Loki — LearnwithVishnu

📊Loki

BeginnerEngineerArchitectLog aggregation — Promtail → Loki → Grafana, LogQL queries, vs Elasticsearch

📊 What is Loki?

›

What is Loki?

Loki is a log aggregation system built by Grafana Labs — designed as the logging equivalent of Prometheus. It collects logs from all your applications and infrastructure, stores them cost-efficiently, and lets you query them using LogQL — a language with the same feel as Prometheus's PromQL.

Loki is part of the PLG stack: Promtail (log collector on every node) → Loki (log storage and query engine) → Grafana (visualisation and alerting). All three integrate natively — you query metrics and logs side by side in the same Grafana dashboard.

Why Loki is different from Elasticsearch

The fundamental difference is the indexing strategy. Elasticsearch indexes the full text of every log — every word becomes searchable. Fast for arbitrary searches but the index is large (20-30% of raw log volume) and Elasticsearch clusters are expensive to operate. Loki indexes only labels (metadata: namespace, app, pod, environment) — never the log content. Log content is stored as compressed text chunks in cheap object storage (S3, GCS, Azure Blob Storage).

	Loki	Elasticsearch (ELK)
What is indexed	Labels only (namespace, app, pod)	Full text of every log message
Storage cost	Very low — compressed chunks in S3/GCS	High — Elasticsearch index + shard storage
Query speed	Fast for label-based, slower for full-text scan	Fast for any text search
Setup complexity	Simple — 3 components, one Helm chart	Complex — ES cluster sizing, JVM tuning
Integration	Native Grafana data source	Kibana (separate UI)
Best for	K8s logs with consistent labels	Full-text search, unknown log patterns

🏗️ Architecture — Promtail, Loki, Grafana

›

Loki components and how they work together

Component	What it does
Promtail	Agent that runs on every node.
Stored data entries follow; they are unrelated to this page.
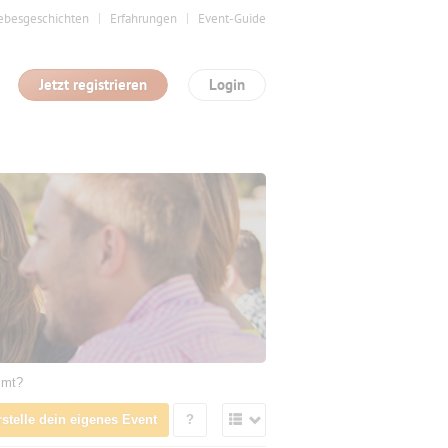
ebesgeschichten
Erfahrungen
Event-Guide
Jetzt registrieren
Login
mmt?
rstelle dein eigenes Event
?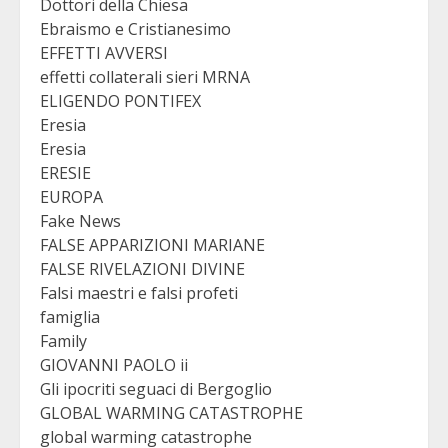
Dottori della Chiesa
Ebraismo e Cristianesimo
EFFETTI AVVERSI
effetti collaterali sieri MRNA
ELIGENDO PONTIFEX
Eresia
Eresia
ERESIE
EUROPA
Fake News
FALSE APPARIZIONI MARIANE
FALSE RIVELAZIONI DIVINE
Falsi maestri e falsi profeti
famiglia
Family
GIOVANNI PAOLO ii
Gli ipocriti seguaci di Bergoglio
GLOBAL WARMING CATASTROPHE
global warming catastrophe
Reads container logs from /var/log/pods/, attaches K8s labels (pod, namespace, app), sends to Loki.
Loki	The log aggregation server. Receives logs, indexes only labels (not content), stores compressed chunks in object storage (S3/GCS/Azure Blob).
Grafana	Query and visualise logs using Explore tab + LogQL. Create dashboards combining Prometheus metrics and Loki logs.
Ruler	Evaluate LogQL rules and send alerts (like Prometheus AlertManager but for logs).
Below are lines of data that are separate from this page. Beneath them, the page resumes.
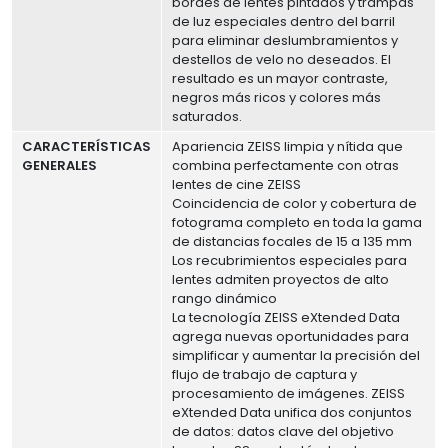
bordes de lentes pintados y trampas
de luz especiales dentro del barril
para eliminar deslumbramientos y
destellos de velo no deseados. El
resultado es un mayor contraste,
negros más ricos y colores más
saturados.
CARACTERÍSTICAS
Apariencia ZEISS limpia y nítida que
GENERALES
combina perfectamente con otras
lentes de cine ZEISS
Coincidencia de color y cobertura de
fotograma completo en toda la gama
de distancias focales de 15 a 135 mm
Los recubrimientos especiales para
lentes admiten proyectos de alto
rango dinámico
La tecnología ZEISS eXtended Data
agrega nuevas oportunidades para
simplificar y aumentar la precisión del
flujo de trabajo de captura y
procesamiento de imágenes. ZEISS
eXtended Data unifica dos conjuntos
de datos: datos clave del objetivo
Why Loki is different from ELK

	Loki	ELK (Elasticsearch)
Index	Labels only (like Prometheus) — small index	Full-text search index — large index
Storage cost	Very low — compressed chunks in object storage	High — Elasticsearch is expensive to store
Query speed	Fast for label-based queries, slower for full-text	Faster for arbitrary text search
Setup complexity	Simple — Helm chart, 3 components	Complex — ES cluster tuning required
Best for	Known log patterns, Kubernetes label-based queries	Full-text search, unknown log patterns

Install Loki stack with Helm

helm repo add grafana https://grafana.github.io/helm-charts
helm repo update

# Install Loki + Promtail + Grafana together
helm install loki-stack grafana/loki-stack   --namespace monitoring   --set grafana.enabled=true   --set prometheus.enabled=true   --set loki.persistence.enabled=true   --set loki.persistence.size=50Gi

Promtail config — scrape K8s pod logs

scrape_configs:
- job_name: kubernetes-pods
  kubernetes_sd_configs:
  - role: pod
  pipeline_stages:
  - docker: {}          # parse Docker log format
  - json:               # parse JSON app logs
      expressions:
        level: level
        msg: message
        duration: duration
  relabel_configs:
  - source_labels: [__meta_kubernetes_pod_label_app]
    target_label: app
  - source_labels: [__meta_kubernetes_namespace]
    target_label: namespace

🔍 LogQL — Querying Logs

›

LogQL syntax — label selector then pipeline filters

Every LogQL query starts with a log stream selector in curly braces (selects which logs using the label index — fast). Then optional pipeline stages filter or parse the content.

# Basic label selection
{namespace="production"}
{namespace="production", app="payment-api"}

# Text filters
{namespace="production"} |= "ERROR"            # contains ERROR
{namespace="production"} != "DEBUG"            # excludes DEBUG
{namespace="production"} |~ "timeout|refused"  # regex match

# JSON log parsing
{app="payment-api"} | json | level="error"
{app="payment-api"} | json | duration > 1000

# Metric queries — count log lines
rate({namespace="production"} |= "ERROR" [5m])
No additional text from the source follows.